──────── EXERCISE MATERIAL ────────

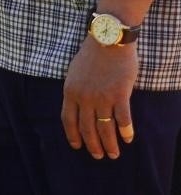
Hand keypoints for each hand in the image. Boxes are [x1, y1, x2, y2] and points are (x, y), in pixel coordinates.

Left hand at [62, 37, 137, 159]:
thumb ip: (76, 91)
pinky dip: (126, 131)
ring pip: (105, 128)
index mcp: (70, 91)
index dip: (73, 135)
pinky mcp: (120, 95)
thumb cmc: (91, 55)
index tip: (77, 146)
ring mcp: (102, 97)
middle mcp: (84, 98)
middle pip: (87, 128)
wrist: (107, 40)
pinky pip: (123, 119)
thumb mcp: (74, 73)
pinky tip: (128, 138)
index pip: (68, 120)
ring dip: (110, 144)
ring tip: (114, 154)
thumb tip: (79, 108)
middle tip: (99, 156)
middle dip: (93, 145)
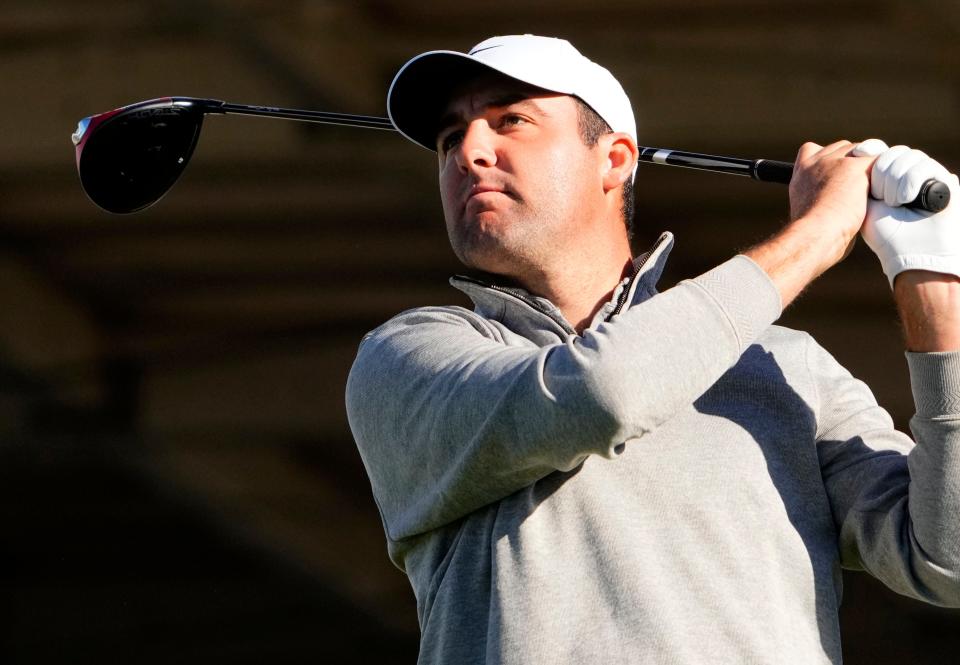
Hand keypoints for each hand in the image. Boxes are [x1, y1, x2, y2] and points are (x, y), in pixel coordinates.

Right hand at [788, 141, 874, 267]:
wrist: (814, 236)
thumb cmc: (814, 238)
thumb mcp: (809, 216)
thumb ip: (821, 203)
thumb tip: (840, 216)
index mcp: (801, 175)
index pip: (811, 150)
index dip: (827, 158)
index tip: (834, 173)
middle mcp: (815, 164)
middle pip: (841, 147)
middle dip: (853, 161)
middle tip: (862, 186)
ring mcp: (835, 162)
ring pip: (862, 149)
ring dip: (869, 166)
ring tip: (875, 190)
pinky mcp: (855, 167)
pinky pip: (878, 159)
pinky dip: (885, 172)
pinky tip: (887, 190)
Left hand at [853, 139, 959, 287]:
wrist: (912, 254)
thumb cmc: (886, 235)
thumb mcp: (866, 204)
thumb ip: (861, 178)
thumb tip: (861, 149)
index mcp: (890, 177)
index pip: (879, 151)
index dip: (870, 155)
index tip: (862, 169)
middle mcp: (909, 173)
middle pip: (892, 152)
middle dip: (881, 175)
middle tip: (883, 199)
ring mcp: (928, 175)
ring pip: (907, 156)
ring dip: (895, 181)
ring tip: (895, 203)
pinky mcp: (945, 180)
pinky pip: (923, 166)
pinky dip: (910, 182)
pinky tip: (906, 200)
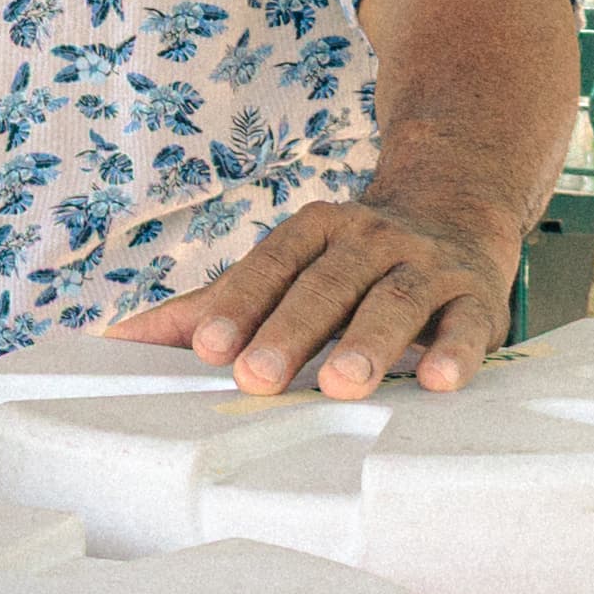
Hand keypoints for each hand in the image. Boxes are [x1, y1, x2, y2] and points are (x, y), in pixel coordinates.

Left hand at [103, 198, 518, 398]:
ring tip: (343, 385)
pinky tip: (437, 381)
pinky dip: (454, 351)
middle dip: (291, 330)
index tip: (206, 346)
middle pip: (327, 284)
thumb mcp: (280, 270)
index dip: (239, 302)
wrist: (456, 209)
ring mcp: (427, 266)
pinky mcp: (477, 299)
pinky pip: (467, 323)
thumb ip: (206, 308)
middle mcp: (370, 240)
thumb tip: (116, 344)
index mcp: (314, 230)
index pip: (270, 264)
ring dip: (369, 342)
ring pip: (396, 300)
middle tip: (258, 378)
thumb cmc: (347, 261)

────────

WHAT YOU SHOULD DO:
Each line of the listing above should be retyped exactly, with no pictures.

SOLUTION TO THE EXERCISE:
Hand keypoints for each hand in the image. Boxes are [x1, y1, x2, y2] and points are (x, y), in pixel coordinates.

Left hand at [62, 37, 137, 159]:
thumb ip: (76, 91)
pinky dip: (126, 131)
ring pip: (105, 128)
index mcp: (70, 91)
index dip: (73, 135)
pinky mcp: (120, 95)
thumb cmc: (91, 55)
index tip: (77, 146)
ring mcp: (102, 97)
middle mcp: (84, 98)
middle pip: (87, 128)
wrist: (107, 40)
pinky pip: (123, 119)
thumb mcp: (74, 73)
pinky tip: (128, 138)
index pip: (68, 120)
ring dip: (110, 144)
ring tip: (114, 154)
thumb tip: (79, 108)
middle tip: (99, 156)
middle dip: (93, 145)
Hand keypoints for each hand in the image. Boxes are [x1, y1, x2, y2] and points are (x, y), in pixel coordinates.

Right hand at [788, 141, 874, 267]:
wrist: (814, 236)
thumb cmc: (814, 238)
thumb mcp: (809, 216)
thumb ip: (821, 203)
thumb tip: (840, 216)
index mcp: (801, 175)
index pip: (811, 150)
index dip: (827, 158)
index tip: (834, 173)
middle mcp: (815, 164)
middle pip: (841, 147)
middle dip: (853, 161)
middle tip: (862, 186)
ring mcp: (835, 162)
ring pip: (862, 149)
ring dip: (869, 166)
ring tip: (875, 190)
pinky mcp: (855, 167)
pinky pip: (878, 159)
pinky dip: (885, 172)
pinky tip: (887, 190)
Left hand at [853, 139, 959, 287]:
wrist: (912, 254)
thumb cmc: (886, 235)
thumb mcp: (866, 204)
thumb ip: (861, 178)
thumb tip: (861, 149)
index mcp: (890, 177)
index pip: (879, 151)
index dip: (870, 155)
index tip: (862, 169)
middle mcp: (909, 173)
middle pip: (892, 152)
middle dip: (881, 175)
middle tip: (883, 199)
ring mcp: (928, 175)
ring pip: (907, 156)
ring dip: (895, 181)
ring tip: (895, 203)
pinky mcp: (945, 180)
pinky pip: (923, 166)
pinky dip: (910, 182)
pinky tip: (906, 200)
Hand keypoints for each hand in the image. Boxes are [x1, y1, x2, y2] and points are (x, y), in pixel coordinates.

Left hand at [103, 198, 518, 398]:
ring tip: (343, 385)
pinky tip: (437, 381)
pinky dip: (454, 351)
middle dip: (291, 330)
index tip: (206, 346)
middle pip: (327, 284)
thumb mcp: (280, 270)
index dip: (239, 302)
wrist: (456, 209)
ring mcp: (427, 266)
pinky mcp: (477, 299)
pinky pip: (467, 323)
thumb ip: (206, 308)
middle mcp: (370, 240)
thumb tip: (116, 344)
index mcp: (314, 230)
index pip: (270, 264)
ring dip: (369, 342)
ring pip: (396, 300)
middle tip: (258, 378)
thumb cmc: (347, 261)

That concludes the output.